Whether this détente will outlive what one activist described as a “five-alarm fire” is a more complicated question.

“It sometimes is easier to cohere when you are the party out of power, especially in fights like this,” said David Axelrod, a former top adviser to President Obama and CNN senior political commentator. “In battles with the Republicans on core issues like health care, there will be a coming together. It doesn’t mean that when primary battles come that factional differences won’t resurface.”

The divide could re-open sooner than that. Massachusetts Sen. Elizabeth Warren, in an interview with The Wall Street Journal this week, called single-payer “the next step.” Sanders said he will unveil new Medicare-for-all legislation in the coming weeks, “soon after this debate is over.”

Those proposals seem might seem audacious at this particular moment, when Democrats control nothing in Washington.

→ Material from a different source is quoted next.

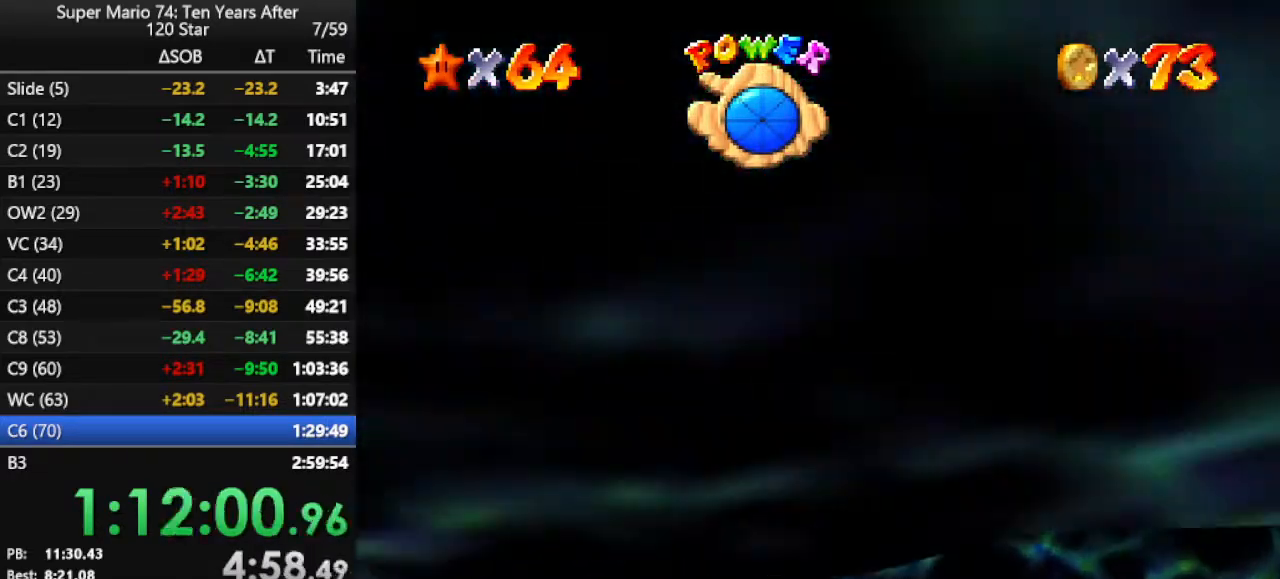
{"buttons": [], "left_stick": "up-left", "events": [[67, "C_LEFT", "up"], [100, "C_LEFT", "down"], [300, "left_stick", "up-left"], [500, "C_LEFT", "up"], [500, "C_UP", "up"]]}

But they represent a down payment to the voters and progressive activists working to return the party to power in 2018 and 2020.

Asked if he thought his current, full-throated defense of Obamacare might earn his message a second look from Democrats skeptical of the messenger, or embittered by the 2016 campaign, Sanders demurred.

“That may well be the case, but that’s not my purpose right now,” he said.

If the current fight in California over a statewide single-payer bill is any indication, the era of intra-party good feelings seems destined to be short-lived. Protests in support of the legislation, passed by Democrats in the state senate but tabled by Democratic Assembly Speaker Anthony Rendon, are ramping up. (Sanders said in a statement last week that he was “extremely disappointed” by the decision.)

But MoveOn’s Wikler, who took turns at the mic rallying crowds ahead of Sanders’ speeches during their weekend swing, offered some qualified optimism — if not for any particular bill, than the conversations that lie ahead.

“If Democrats retake power,” he said, “the idea of a public option and Medicare-for-all are going to be a much easier sell because Democrats stood shoulder-to-shoulder in the fight today.”